What to do:
Repeat exactly each line of the material, starting from the line that contains "- Updated fixed seeds" and finishing with the final line.

(Given information begins)

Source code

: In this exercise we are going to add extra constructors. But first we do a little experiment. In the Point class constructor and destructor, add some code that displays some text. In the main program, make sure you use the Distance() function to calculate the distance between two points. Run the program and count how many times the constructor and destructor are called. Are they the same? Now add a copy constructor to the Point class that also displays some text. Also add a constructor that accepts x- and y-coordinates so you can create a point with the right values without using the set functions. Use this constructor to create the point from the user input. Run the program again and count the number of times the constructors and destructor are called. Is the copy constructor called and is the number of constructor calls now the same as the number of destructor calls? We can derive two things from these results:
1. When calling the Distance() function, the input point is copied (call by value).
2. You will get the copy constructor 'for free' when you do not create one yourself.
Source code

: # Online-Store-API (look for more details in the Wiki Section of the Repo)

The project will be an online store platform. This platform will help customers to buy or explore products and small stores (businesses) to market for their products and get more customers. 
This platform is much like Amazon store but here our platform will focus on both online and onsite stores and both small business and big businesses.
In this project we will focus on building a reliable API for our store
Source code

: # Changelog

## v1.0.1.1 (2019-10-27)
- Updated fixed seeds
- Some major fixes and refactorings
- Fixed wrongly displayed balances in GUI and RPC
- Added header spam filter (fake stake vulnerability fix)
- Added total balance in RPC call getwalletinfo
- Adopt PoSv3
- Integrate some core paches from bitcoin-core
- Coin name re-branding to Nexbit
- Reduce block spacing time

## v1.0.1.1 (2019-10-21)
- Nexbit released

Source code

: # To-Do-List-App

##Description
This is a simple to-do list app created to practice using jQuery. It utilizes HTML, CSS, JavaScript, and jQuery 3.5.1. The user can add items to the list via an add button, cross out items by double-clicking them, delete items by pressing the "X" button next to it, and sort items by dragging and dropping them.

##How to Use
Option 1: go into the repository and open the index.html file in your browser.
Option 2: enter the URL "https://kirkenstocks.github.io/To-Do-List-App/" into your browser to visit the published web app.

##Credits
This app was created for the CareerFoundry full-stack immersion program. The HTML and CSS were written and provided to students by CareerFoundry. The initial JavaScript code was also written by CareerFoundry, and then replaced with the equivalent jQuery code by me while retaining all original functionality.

(Given information ends)

Task answer:
- Updated fixed seeds
- Some major fixes and refactorings
- Fixed wrongly displayed balances in GUI and RPC
- Added header spam filter (fake stake vulnerability fix)
- Added total balance in RPC call getwalletinfo
- Adopt PoSv3
- Integrate some core paches from bitcoin-core
- Coin name re-branding to Nexbit
- Reduce block spacing time

## v1.0.1.1 (2019-10-21)
- Nexbit released

Source code

: # To-Do-List-App

##Description
This is a simple to-do list app created to practice using jQuery. It utilizes HTML, CSS, JavaScript, and jQuery 3.5.1. The user can add items to the list via an add button, cross out items by double-clicking them, delete items by pressing the "X" button next to it, and sort items by dragging and dropping them.

##How to Use
Option 1: go into the repository and open the index.html file in your browser.
Option 2: enter the URL "https://kirkenstocks.github.io/To-Do-List-App/" into your browser to visit the published web app.

##Credits
This app was created for the CareerFoundry full-stack immersion program. The HTML and CSS were written and provided to students by CareerFoundry. The initial JavaScript code was also written by CareerFoundry, and then replaced with the equivalent jQuery code by me while retaining all original functionality.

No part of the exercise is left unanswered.